Elena had always liked Celeste, enjoying her gamy humor, but her divorce had left her shattered, and Elena instinctively shrank from her ravages. Celeste was quiet and morose. When she read a passage, her voice was an octave higher than usual, a child’s tremulous voice. Once or twice Suzanne was afraid Celeste would begin to cry, and immediately set her some task. Normally she thought during the seder about her own personal liberation and political issues in which she was involved, but she found herself too wedged between her roles as mother and as daughter tonight to give much thought to anything spiritual. She did not see much liberation coming her way this year.

Jaime followed along with the exotic reading and the exotic food, seated on her left as she had Beverly on her right. Perhaps she was attempting to protect both of them from casual buffeting. Georgia, who was an interior decorator with exquisite taste, had brought her a beautiful scarf from Bali, sea colors, that Elena was wearing. She had immediately claimed it, and Suzanne could not refuse her for she looked stunning in it, worn casually around her shoulders over a sea-green camisole and tight black pants. Jaime eyed her curiously, a parrot perched at a table of sparrows. She paid little attention to him, focused on Beverly and Jim. After all, although Jaime was as beautiful and as splendid as herself, he was two years younger than Elena—and at their ages, that could seem a generation. However, Jaime was observing her.

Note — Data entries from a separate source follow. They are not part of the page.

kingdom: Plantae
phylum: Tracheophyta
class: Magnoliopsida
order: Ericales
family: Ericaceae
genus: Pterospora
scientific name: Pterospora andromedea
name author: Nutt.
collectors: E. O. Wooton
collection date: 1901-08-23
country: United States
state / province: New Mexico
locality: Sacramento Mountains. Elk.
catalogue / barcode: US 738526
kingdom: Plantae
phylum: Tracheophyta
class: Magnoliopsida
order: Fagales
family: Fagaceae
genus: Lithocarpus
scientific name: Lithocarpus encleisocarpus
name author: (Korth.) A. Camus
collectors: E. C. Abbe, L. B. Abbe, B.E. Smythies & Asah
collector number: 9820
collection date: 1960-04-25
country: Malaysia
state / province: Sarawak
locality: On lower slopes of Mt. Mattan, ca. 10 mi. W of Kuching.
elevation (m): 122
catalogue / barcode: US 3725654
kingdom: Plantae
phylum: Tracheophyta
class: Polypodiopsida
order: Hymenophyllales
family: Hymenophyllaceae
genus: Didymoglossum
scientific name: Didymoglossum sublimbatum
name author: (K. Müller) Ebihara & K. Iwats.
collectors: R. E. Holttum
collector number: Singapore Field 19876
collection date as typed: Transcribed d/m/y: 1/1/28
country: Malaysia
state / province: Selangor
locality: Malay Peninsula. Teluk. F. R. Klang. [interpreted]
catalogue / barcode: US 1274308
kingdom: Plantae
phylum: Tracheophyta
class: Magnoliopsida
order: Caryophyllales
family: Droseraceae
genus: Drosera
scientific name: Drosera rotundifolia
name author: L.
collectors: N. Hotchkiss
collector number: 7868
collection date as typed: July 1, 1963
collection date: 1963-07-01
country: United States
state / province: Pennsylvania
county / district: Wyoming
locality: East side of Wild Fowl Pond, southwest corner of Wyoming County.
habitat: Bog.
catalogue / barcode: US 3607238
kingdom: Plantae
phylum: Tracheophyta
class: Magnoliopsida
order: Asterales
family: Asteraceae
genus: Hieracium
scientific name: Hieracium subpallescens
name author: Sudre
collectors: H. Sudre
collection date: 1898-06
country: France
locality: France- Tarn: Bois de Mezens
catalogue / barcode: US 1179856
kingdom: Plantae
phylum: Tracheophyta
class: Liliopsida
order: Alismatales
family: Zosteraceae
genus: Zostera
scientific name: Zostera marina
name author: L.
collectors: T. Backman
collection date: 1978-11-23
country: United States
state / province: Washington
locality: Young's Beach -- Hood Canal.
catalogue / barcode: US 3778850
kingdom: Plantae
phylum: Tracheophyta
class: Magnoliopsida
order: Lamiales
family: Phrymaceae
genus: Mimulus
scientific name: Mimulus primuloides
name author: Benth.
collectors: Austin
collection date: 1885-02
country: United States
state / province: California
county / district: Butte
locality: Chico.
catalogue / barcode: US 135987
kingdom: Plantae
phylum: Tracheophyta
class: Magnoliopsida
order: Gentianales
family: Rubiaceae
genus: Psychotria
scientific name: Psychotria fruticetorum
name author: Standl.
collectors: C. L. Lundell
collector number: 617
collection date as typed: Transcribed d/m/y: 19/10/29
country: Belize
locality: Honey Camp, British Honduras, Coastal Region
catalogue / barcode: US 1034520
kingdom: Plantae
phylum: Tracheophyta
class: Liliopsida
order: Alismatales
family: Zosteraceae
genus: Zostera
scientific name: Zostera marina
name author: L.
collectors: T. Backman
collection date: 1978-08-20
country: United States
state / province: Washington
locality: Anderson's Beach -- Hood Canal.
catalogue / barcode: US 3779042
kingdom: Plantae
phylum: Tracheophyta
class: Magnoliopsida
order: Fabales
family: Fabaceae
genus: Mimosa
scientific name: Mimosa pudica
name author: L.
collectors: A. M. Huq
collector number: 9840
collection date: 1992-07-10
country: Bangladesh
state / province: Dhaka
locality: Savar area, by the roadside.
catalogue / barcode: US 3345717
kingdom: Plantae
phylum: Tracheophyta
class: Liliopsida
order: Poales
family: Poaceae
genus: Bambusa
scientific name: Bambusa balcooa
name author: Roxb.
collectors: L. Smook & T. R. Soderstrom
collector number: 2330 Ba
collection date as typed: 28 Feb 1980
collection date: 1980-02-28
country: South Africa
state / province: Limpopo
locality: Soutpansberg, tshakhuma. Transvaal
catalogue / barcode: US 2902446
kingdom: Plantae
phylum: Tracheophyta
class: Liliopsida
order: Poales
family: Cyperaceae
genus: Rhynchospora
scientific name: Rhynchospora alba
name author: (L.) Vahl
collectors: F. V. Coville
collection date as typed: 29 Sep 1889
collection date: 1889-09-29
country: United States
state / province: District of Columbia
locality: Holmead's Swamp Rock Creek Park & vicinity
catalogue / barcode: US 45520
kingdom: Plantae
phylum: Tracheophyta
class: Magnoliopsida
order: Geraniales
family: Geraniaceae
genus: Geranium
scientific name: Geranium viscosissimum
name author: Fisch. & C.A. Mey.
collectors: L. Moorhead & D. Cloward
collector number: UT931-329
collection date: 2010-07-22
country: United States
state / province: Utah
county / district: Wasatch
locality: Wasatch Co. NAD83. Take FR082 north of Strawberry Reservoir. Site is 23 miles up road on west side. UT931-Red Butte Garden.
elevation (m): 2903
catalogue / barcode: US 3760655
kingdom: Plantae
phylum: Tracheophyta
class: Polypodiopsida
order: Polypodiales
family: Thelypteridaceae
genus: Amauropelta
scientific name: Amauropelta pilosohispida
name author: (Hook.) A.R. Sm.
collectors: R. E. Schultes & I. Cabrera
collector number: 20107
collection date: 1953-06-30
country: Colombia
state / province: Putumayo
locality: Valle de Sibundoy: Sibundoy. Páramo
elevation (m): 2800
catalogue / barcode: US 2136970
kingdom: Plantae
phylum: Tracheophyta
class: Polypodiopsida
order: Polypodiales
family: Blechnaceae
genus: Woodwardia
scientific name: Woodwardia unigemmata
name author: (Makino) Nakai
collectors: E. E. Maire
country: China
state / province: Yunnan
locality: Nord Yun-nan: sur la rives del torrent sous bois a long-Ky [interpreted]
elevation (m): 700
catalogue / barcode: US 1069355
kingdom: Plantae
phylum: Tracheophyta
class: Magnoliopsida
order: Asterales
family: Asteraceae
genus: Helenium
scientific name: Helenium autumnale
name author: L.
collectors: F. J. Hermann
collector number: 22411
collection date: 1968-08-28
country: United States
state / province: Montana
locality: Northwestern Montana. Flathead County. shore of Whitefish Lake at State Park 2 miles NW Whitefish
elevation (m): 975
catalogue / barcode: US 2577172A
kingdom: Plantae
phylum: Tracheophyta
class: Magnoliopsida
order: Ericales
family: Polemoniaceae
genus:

Georgia was beginning to age, she realized with a pang, her black glossy hair streaked with white. The sun had turned her fair skin leathery. Suzanne had never noticed all those wrinkles around her eyes. She was as thin as ever but had begun to look more gaunt than chic. They were all getting older. People kept telling her tonight how good she looked. She was accustomed to her looks being taken for granted, like
the walls and the ceiling, nothing to comment on. She felt like telling Georgia and Marta and Celeste that it was only that she was getting laid for the first time in more than a decade. This glow was her body’s delight. It would be short-lived, only a little generator of joy parked out there away from the rest of her roiled-up life.

She became aware Beverly to her right was trying to speak, her face distorting with effort, her mouth drooling. Suzanne felt torn among those needing her attention: her daughters, both of whom usually soaked up her available energy, her assistant, a stranger here, Celeste who was sunk into a dangerous depression, and her mother. She was used to having Beverly command her attention by forceful statements. She was used to fending off her mother’s attacks. She was used to pretending not to understand allusions to her bourgeois pretensions and her safe dull money-grubbing lifestyle. She was not accustomed to having to wipe her mother’s face and lean close to try to figure out what Beverly was sputtering. She felt guilty because she was put off by Beverly’s inability to control her body, her voice, her face. The same thing will happen to you when you’re her age, she told herself, and you’ll want people to be kind and understanding and accepting, won’t you? So get it together, Suze, get it together and be a mensch. This is an opportunity too, to improve that first relationship of all. “You want something, Mother? More lamb? Tzimmes?”